My old man served in the Army; he’s buried in Fort Sam Houston outside of San Antonio. So I wasn’t surprised when Rob, 55, enthusiastically endorsed hugging. He works for the U.S. Marine Corps, where he served from 1986 to 2006, and he hugs his fellow servicemen and women whenever he sees them.
— Getty Images
“The men and women I served with became my family, we all looked out for one another,” he said. “I hesitate to call it a ‘brotherhood’ because halfway through my service, the influx of women into seagoing commands occurred, and I see the women I served with to be part of this special bond as well, it is indeed a family.”
Displays of affection between men are, of course, largely cultural, too.
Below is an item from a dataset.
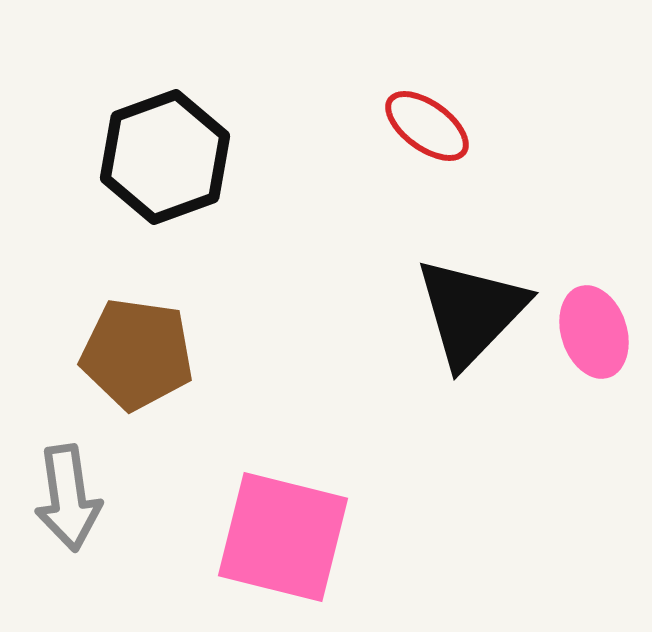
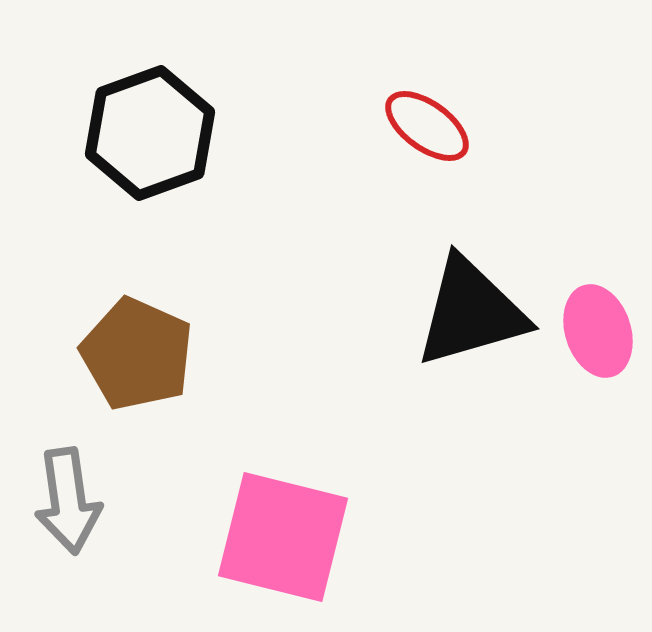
black hexagon: moved 15 px left, 24 px up
black triangle: rotated 30 degrees clockwise
pink ellipse: moved 4 px right, 1 px up
brown pentagon: rotated 16 degrees clockwise
gray arrow: moved 3 px down
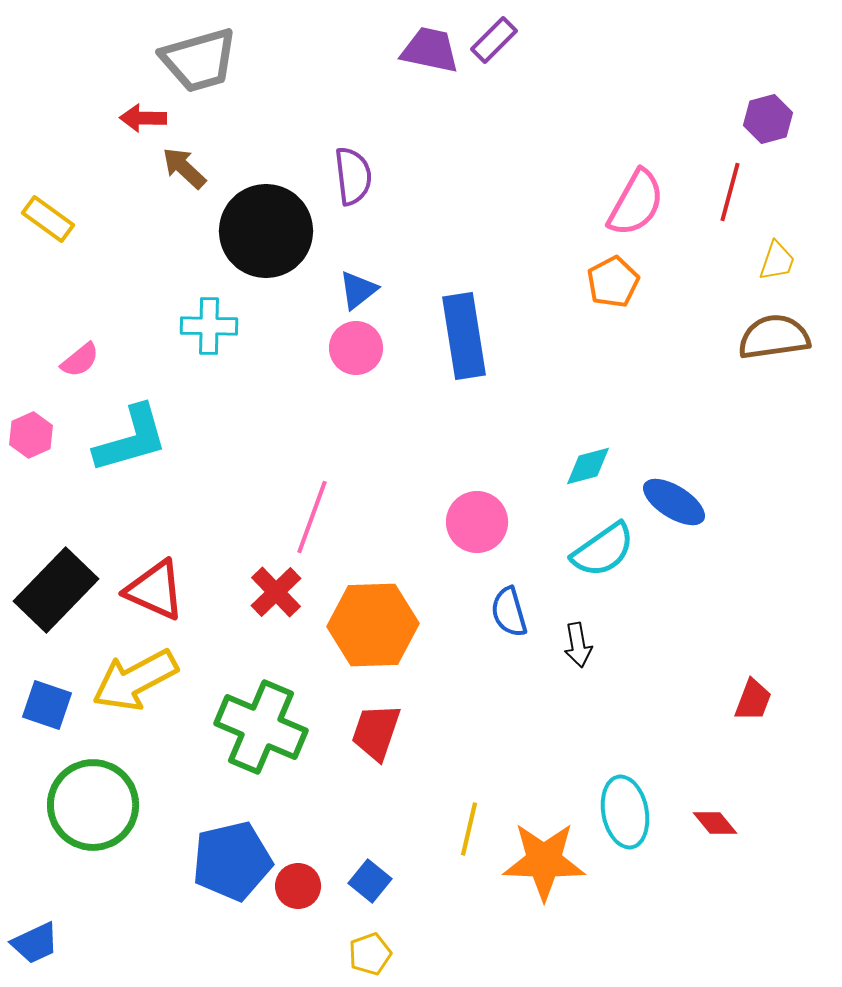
John, 49, grew up in Greek culture, where its normal for men give each other the kiss hello on each cheek. But, he says, “the only time I have ever hugged any of my American-born friends was at funerals, unfortunately.”
I found comfort in these stories, even if I sometimes felt less evolved. I also felt less alone, and there’s a lesson for men there. Talk to your friends. They’ll surprise you. And then, maybe, you’ll surprise yourself. The next time I catch up with any of these friends, I will give them The Sasquatch.
Was the fist bump born in the boxing ring? Did handshakes evolve from knights proving they weren’t a threat by opening their hands?
Here’s a new story. I made it up, but feel free to tell it and get it circulating. It goes like this: hugs between people who identify as male can be traced back hundreds of years to shining knights in their armor meeting on the road. One knight would open his arms, and the other would do so too, and they’d hug as a greeting, their steel breastplates crashing against each other, and their gauntlets clanking on metal backplates.
This is not a historically accurate story, but I want it to be true: Once upon a time, men hugged, now you should too.